The wounds of trees can tell many stories. They also can provide shelter for small animals. Woodpeckers not only obtain food in the form of insects from the bark of trees but often shelter within them. Look for the oval holes of the pileated woodpecker. The bark of trees continues to provide shelter and nourishment even when its life is through. Notice the abundant growth of mosses, lichens, mushrooms and even tiny ferns on a fallen “nurse” tree which decays and as it is used up returns to the earth as humus to fertilize the forest.
Bark adds texture, color and interest to every view. It protects and embellishes the beauty of trees.

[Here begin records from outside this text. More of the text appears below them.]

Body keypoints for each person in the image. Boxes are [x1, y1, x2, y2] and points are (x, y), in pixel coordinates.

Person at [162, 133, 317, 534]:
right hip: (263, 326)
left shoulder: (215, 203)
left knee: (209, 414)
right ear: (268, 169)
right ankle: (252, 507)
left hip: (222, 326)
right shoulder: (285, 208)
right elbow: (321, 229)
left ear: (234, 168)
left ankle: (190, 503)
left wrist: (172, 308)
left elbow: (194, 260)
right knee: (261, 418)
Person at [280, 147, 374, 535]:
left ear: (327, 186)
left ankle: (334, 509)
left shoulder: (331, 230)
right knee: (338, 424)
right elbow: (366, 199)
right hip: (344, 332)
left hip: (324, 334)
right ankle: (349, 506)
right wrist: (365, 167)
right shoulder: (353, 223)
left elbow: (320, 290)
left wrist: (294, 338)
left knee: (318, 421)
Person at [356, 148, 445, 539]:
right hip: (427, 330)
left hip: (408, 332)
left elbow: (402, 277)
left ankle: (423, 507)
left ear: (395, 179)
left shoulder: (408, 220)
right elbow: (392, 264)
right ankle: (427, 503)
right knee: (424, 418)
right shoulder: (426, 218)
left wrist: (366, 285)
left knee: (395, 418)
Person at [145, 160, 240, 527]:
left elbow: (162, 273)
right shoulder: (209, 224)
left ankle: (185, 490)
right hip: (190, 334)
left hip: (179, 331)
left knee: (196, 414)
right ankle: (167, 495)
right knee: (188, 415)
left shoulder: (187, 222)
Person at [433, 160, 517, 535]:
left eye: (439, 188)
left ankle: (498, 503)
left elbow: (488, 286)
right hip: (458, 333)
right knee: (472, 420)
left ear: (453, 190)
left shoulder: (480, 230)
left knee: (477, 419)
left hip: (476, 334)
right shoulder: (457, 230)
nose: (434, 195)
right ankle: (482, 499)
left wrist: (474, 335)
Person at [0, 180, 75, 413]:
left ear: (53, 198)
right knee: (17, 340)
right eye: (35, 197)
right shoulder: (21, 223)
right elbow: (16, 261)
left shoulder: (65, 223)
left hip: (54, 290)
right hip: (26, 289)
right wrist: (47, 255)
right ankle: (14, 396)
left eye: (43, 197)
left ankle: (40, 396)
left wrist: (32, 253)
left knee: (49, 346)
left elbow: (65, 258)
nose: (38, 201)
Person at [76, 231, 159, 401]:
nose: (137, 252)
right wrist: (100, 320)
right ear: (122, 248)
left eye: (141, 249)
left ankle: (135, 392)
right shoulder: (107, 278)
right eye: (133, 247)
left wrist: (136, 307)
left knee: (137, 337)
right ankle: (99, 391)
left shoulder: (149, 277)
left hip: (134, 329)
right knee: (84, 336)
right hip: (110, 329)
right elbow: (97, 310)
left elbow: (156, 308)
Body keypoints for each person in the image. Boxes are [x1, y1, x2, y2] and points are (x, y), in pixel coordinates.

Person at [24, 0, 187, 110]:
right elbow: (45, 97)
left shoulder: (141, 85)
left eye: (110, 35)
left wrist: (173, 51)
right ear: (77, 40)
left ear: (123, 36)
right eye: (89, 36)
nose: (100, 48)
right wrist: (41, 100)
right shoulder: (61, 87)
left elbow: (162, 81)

It grows from a sapling with a smooth exterior and at maturity provides us with the opportunity to feel, look and enjoy its interesting qualities. As Anne Morrow Lindbergh wrote in Gift from the Sea when comparing seashells to life stages of women, the oyster is like middle age with a roughened exterior and a polished and mother-of-pearl interior. This is also true with the bark of trees as they roughen over time harboring a fine wood interior, meanwhile providing shade and housing and certainly visual interest. It is so wonderful to be able to walk in the woods, to view and enjoy wonderful trees of many varieties and touch them and feel their bark.